And then I get a very long list where none of the values is 0. At any time step, only n_targets states should be different than 0, as the initial belief is specified as stated previously and the transition model (not shown) specifies that all states can only go to the same state with an increase in time_step. That said, I don't know if what I am getting is the belief or rather the list of particles (my understanding of how the particle representation works is limited, even after reading the POMCP paper, so it may be that). If that is the case, I wonder if it is correct calling the belief with something like problem.agent.cur_belief.get_histogram().

Thank you very much for your time.

zkytony commented 1 year ago

Looks like the main issue is how to use Particles.

If you look at the file particles.pyx, there are two classes:

WeightedParticles

 cdef class WeightedParticles(GenerativeDistribution):
    """
    Represents a distribution :math:`\Pr(X)` with weighted particles, each is a
    tuple (value, weight). "value" means a value for the random variable X. If
    multiple values are present for the same value, will interpret the
    probability at X=x as the average of those weights.

    __init__(self, list particles, str approx_method="none", distance_func=None)

    Args:
       particles (list): List of (value, weight) tuples. The weight represents
           the likelihood that the value is drawn from the underlying distribution.
       approx_method (str): 'nearest' if when querying the probability
            of a value, and there is no matching particle for it, return
            the probability of the value closest to it. Assuming values
            are comparable; "none" if no approximation, return 0.
       distance_func: Used when approx_method is 'nearest'. Returns
           a number given two values in this particle set.
    """
    def __init__(self, list particles, str approx_method="none", distance_func=None):
        ...

The method you tried (constructing a list of (value, probability) tuples) actually suits this class.

Particles

cdef class Particles(WeightedParticles):
    """ Particles is a set of unweighted particles; This set of particles represent
    a distribution :math:`\Pr(X)`. Each particle takes on a specific value of :math:`X`.
    Inherits :py:mod:`~pomdp_py.representations.distribution.particles.WeightedParticles`.

    __init__(self, particles, **kwargs)

    Args:
        particles (list): List of values.
        kwargs: see __init__() of :py:mod:`~pomdp_py.representations.distribution.particles.WeightedParticles`.
    """
    def __init__(self, particles, **kwargs):

So Particles is a specific variant of WeightedParticles where all particles have equal weight. Therefore, it does not require you to specify the weight for each particle. That's why when you construct a Particles object in the way you tried, you get probability as part of a particle too.

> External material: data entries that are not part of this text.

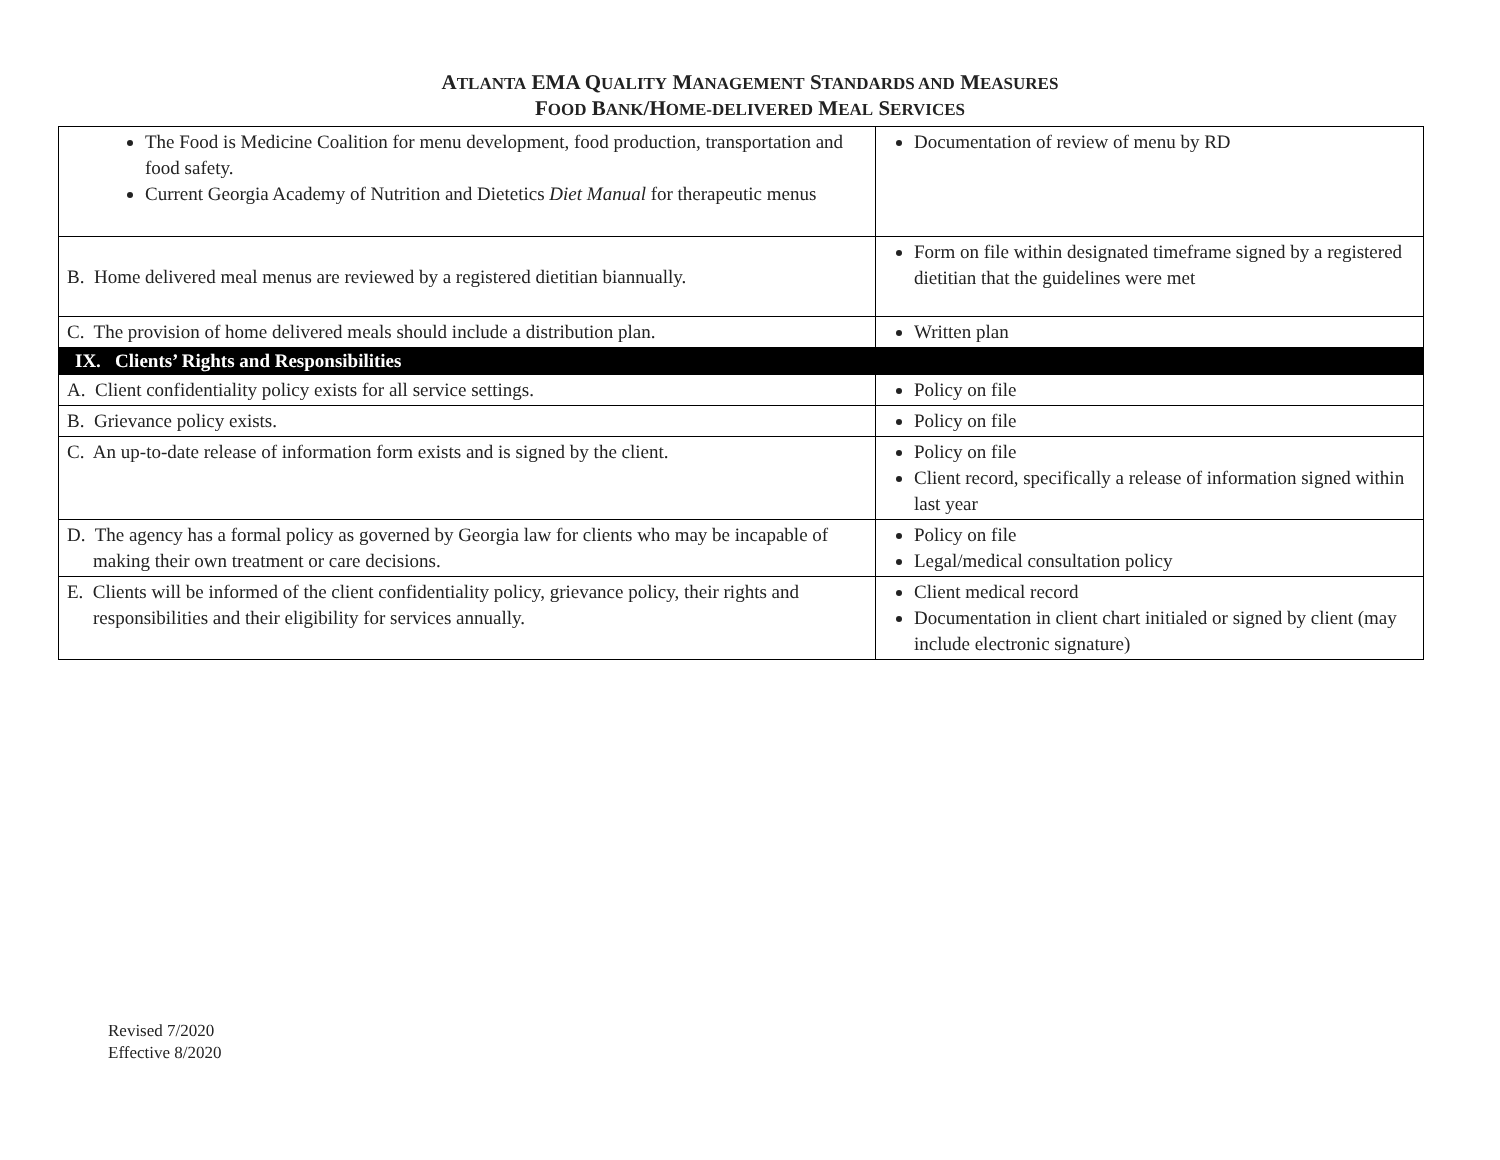ATLANTA EMA QUALITY MANAGEMENT STANDARDS AND MEASURES
FOOD BANK/HOME-DELIVERED MEAL SERVICES
| The Food is Medicine Coalition for menu development, food production, transportation and food safety. Current Georgia Academy of Nutrition and Dietetics Diet Manual for therapeutic menus | Documentation of review of menu by RD |
| B. Home delivered meal menus are reviewed by a registered dietitian biannually. | Form on file within designated timeframe signed by a registered dietitian that the guidelines were met |
| C. The provision of home delivered meals should include a distribution plan. | Written plan |
| IX. Clients’ Rights and Responsibilities | |
| A. Client confidentiality policy exists for all service settings. | Policy on file |
| B. Grievance policy exists. | Policy on file |
| C. An up-to-date release of information form exists and is signed by the client. | Policy on file Client record, specifically a release of information signed within last year |
| D. The agency has a formal policy as governed by Georgia law for clients who may be incapable of making their own treatment or care decisions. | Policy on file Legal/medical consultation policy |
| E. Clients will be informed of the client confidentiality policy, grievance policy, their rights and responsibilities and their eligibility for services annually. | Client medical record Documentation in client chart initialed or signed by client (may include electronic signature) |
Revised 7/2020
Effective 8/2020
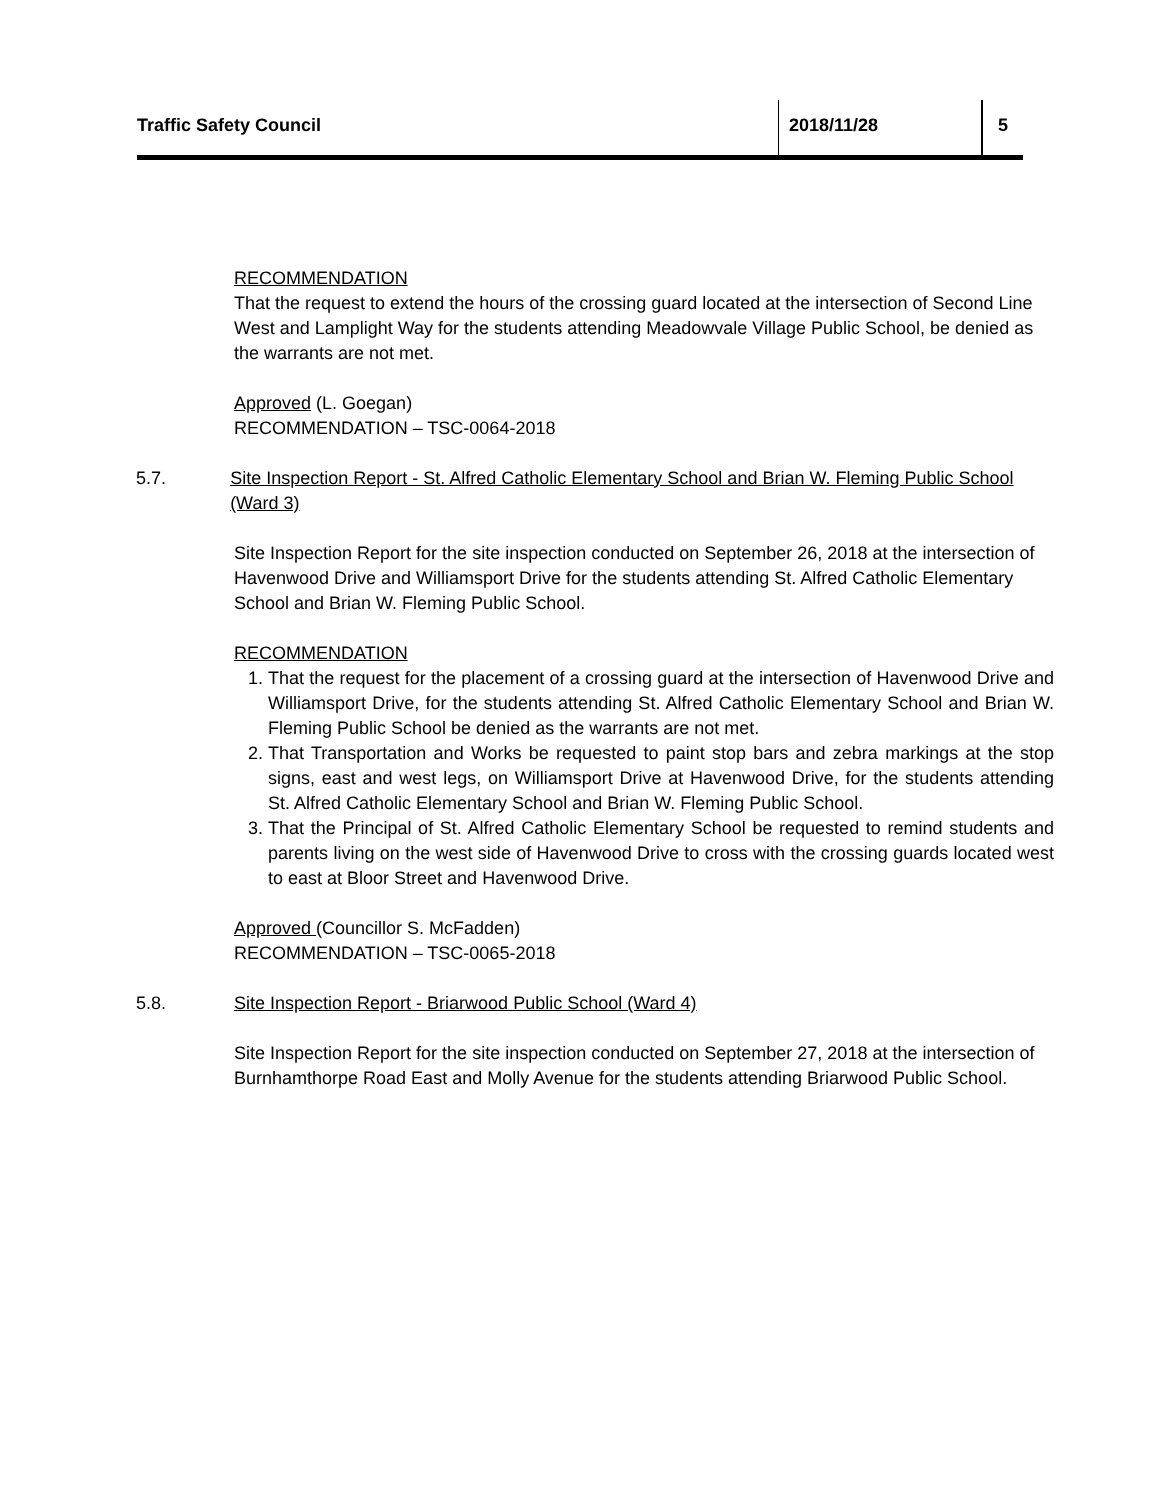Traffic Safety Council 2018/11/28 5
RECOMMENDATION
That the request to extend the hours of the crossing guard located at the intersection of Second Line West and Lamplight Way for the students attending Meadowvale Village Public School, be denied as the warrants are not met.
Approved (L. Goegan)
RECOMMENDATION – TSC-0064-2018
5.7. Site Inspection Report - St. Alfred Catholic Elementary School and Brian W. Fleming Public School (Ward 3)
Site Inspection Report for the site inspection conducted on September 26, 2018 at the intersection of Havenwood Drive and Williamsport Drive for the students attending St. Alfred Catholic Elementary School and Brian W. Fleming Public School.
RECOMMENDATION
1. That the request for the placement of a crossing guard at the intersection of Havenwood Drive and Williamsport Drive, for the students attending St. Alfred Catholic Elementary School and Brian W. Fleming Public School be denied as the warrants are not met.
2. That Transportation and Works be requested to paint stop bars and zebra markings at the stop signs, east and west legs, on Williamsport Drive at Havenwood Drive, for the students attending St. Alfred Catholic Elementary School and Brian W. Fleming Public School.
3. That the Principal of St. Alfred Catholic Elementary School be requested to remind students and parents living on the west side of Havenwood Drive to cross with the crossing guards located west to east at Bloor Street and Havenwood Drive.
Approved (Councillor S. McFadden)
RECOMMENDATION – TSC-0065-2018
5.8. Site Inspection Report - Briarwood Public School (Ward 4)
Site Inspection Report for the site inspection conducted on September 27, 2018 at the intersection of Burnhamthorpe Road East and Molly Avenue for the students attending Briarwood Public School.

The original paper of POMCP uses particles with the same weight (refer to the original paper). That's why pomdp_py requires the agent's belief to be a Particles object.

I got then an error saying that the belief needs to be represented as particles in order to use POMCP. I notices this is not present in the Tiger's example in the documentation.

Thanks for pointing this out. That's a mistake in the Tiger documentation. In the code tiger_problems.py, you can find this line that converts a histogram belief into a particles belief: https://github.com/h2r/pomdp-py/blob/master/pomdp_problems/tiger/tiger_problem.py#L328

Indeed, it would be nice to add a documentation regarding the different distributions in pomdp_py. This will be a todo.

Hororohoruru commented 1 year ago

Thank you very much for your response! I must have misread the documentation, I see. However, in my problem I am using a belief where only a handful of states are nonzero. Will I run into any problems for using a belief like this? Otherwise I will do it like in the tiger example.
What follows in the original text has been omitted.